Thearon W. Henderson

When the Orioles backed out of their deal with Grant Balfour, media members and team doctors lined up to condemn the Orioles conservative opinion of normal wear and tear on a pitcher's shoulder. Now it turns out their concerns may have been about his wrist and knee. Oops!

The situation between the Orioles and Grant Balfour seemed like one of those things where we would never entirely know the facts of both sides. A whole host of people in the media and without took the voiding of the contract as further evidence of existing opinions they hold about the Orioles.

There were standard accusations that the Orioles were being cheap.

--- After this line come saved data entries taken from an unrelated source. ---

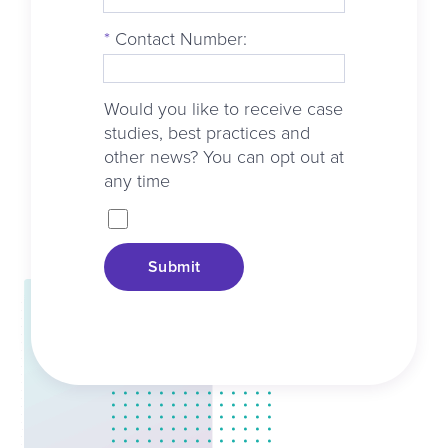
*
Contact Number:
Would you like to receive case
studies, best practices and
other news? You can opt out at
any time
Submit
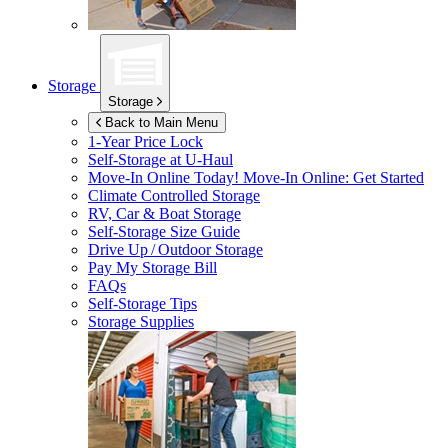
Storage
Storage
Back to Main Menu
1-Year Price Lock
Self-Storage at
U-Haul
Move-In Online Today!
Move-In Online: Get Started
Climate Controlled Storage
RV, Car & Boat Storage
Self-Storage Size Guide
Drive Up / Outdoor Storage
Pay My Storage Bill
FAQs
Self-Storage Tips
Storage Supplies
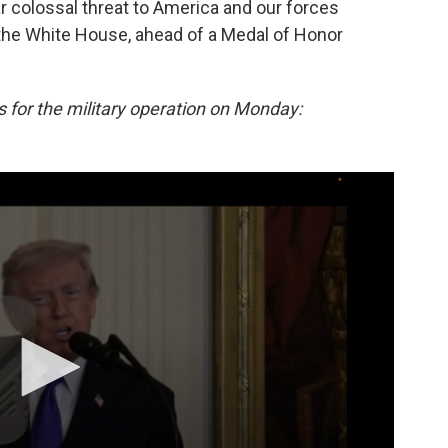
ar colossal threat to America and our forces
the White House, ahead of a Medal of Honor
s for the military operation on Monday:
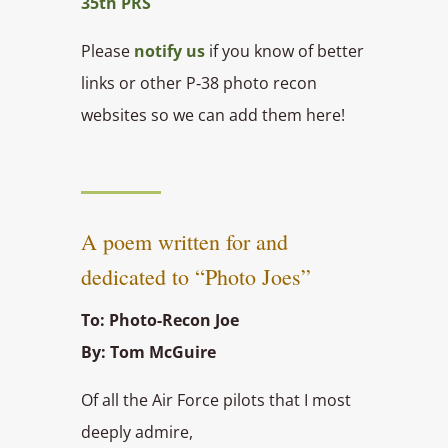
35th PRS
Please
notify us
if you know of better
links or other P‑38 photo recon
websites so we can add them here!
A poem written for and
dedicated to “Photo Joes”
To: Photo-Recon Joe
By: Tom McGuire
Of all the Air Force pilots that I most
deeply admire,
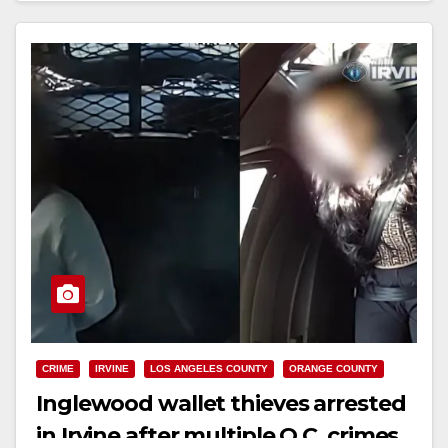
Read More
CRIME
IRVINE
LOS ANGELES COUNTY
ORANGE COUNTY
Inglewood wallet thieves arrested
in Irvine after multiple O.C. crimes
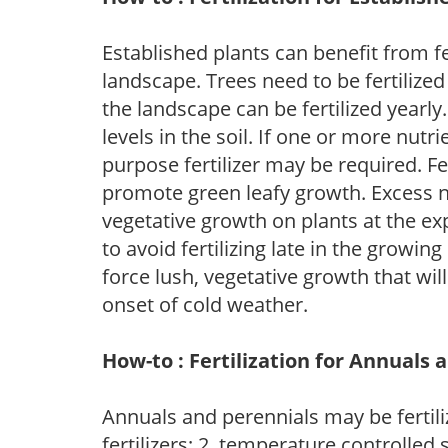
Established plants can benefit from fer
landscape. Trees need to be fertilized
the landscape can be fertilized yearly.
levels in the soil. If one or more nutrie
purpose fertilizer may be required. Fert
promote green leafy growth. Excess ni
vegetative growth on plants at the ex
to avoid fertilizing late in the growi
force lush, vegetative growth that wil
onset of cold weather.
How-to : Fertilization for Annuals 
Annuals and perennials may be fertili
fertilizers; 2. temperature controlled s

Two team physicians even said there was nothing wrong with Balfour's shoulder and they did not understand the objection the Orioles had. This was further fuel for a narrative of the Orioles having some kind of extra-rigorous physical examination, the kind of thing that had led them to torpedo a small number of contracts over a decade ago. For some, it may have been a chance to pull the stories of meddling Peter Angelos off of the shelf.

What if all of the talk about Balfour's shoulder was missing the point entirely?

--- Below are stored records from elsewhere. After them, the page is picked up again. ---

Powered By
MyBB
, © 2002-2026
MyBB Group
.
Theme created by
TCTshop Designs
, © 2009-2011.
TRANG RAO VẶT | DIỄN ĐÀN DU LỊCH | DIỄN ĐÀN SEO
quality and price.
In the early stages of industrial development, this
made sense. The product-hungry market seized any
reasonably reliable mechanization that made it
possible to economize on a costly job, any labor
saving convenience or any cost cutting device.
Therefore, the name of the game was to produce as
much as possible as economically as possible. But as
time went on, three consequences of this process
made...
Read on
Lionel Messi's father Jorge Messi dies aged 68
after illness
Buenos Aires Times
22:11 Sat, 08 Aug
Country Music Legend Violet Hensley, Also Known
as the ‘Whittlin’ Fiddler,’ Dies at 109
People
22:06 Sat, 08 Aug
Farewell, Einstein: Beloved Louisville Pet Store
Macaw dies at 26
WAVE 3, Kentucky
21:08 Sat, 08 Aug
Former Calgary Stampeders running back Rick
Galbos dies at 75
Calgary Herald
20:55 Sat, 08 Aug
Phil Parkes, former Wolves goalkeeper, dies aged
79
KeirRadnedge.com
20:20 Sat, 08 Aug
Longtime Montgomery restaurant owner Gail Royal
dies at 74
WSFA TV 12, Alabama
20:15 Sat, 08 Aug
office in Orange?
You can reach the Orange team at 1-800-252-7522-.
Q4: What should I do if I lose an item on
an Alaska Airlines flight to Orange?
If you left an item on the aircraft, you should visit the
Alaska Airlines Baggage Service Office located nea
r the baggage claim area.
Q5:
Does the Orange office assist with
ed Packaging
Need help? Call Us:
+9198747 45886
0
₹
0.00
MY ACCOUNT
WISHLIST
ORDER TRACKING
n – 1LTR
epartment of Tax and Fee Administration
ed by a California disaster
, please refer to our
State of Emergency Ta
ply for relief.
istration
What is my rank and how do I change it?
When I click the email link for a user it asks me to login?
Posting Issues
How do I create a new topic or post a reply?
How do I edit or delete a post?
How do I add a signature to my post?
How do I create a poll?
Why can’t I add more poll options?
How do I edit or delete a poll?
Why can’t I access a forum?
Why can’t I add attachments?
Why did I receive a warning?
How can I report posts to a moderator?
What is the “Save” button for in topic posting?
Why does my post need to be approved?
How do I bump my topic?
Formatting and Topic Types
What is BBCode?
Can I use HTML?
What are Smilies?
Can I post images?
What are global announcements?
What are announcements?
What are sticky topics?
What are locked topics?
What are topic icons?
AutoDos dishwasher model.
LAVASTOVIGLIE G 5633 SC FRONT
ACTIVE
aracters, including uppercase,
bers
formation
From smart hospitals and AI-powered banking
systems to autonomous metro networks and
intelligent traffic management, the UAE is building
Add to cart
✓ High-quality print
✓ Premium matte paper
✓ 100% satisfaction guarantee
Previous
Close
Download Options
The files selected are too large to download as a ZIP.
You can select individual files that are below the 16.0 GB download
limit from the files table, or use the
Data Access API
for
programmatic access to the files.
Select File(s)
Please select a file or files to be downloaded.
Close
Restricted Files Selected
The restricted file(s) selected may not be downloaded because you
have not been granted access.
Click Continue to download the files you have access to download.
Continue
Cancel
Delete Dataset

While significant numbers of media were willing to buy into negative notions of the Orioles actions, the fact remains that, though the Balfour contract with the Orioles fell through nearly a month ago, no other team has swooped in to sign him. He was reportedly weighing offers by three teams when he chose the Orioles. Neither of these other teams, who apparently interested him enough that they got serious consideration, has emerged to sign him. No one at all has emerged to sign him.

Note that Olney has given no indication of who his source is for the information about the wrist and the knee. It could be someone with the Orioles, looking to vindicate the team's decision, but if so, why would they wait a month to put that information out there? Perhaps, in the immediate aftermath, they did not want to tell other teams where to look. Maybe now they figure everyone already knows so there's no point keeping a lid on things.

It could be Balfour's agent, though he would probably rather teams think that the Orioles were overly cautious about normal wear and tear on a late-30s pitcher's shoulder. It could even have come from another team that's checked in on Balfour in the interim and found some red flags of their own. The agenda of a leaker is always worth examining.

Balfour had knee surgery in February of last year. That surgery was to repair a torn meniscus. It's not outrageous to think that the O's were not sure that surgery would hold up for another two years.

The idea that Balfour's problems were with his wrist and knee, rather than shoulder, combined with the fact that he is still unsigned, would seem to suggest that the Orioles concerns were not completely off base. Will a bored baseball media latch on to this correction the same way they piled on to condemn the Orioles initial actions?

I won't be holding my breath. You shouldn't either.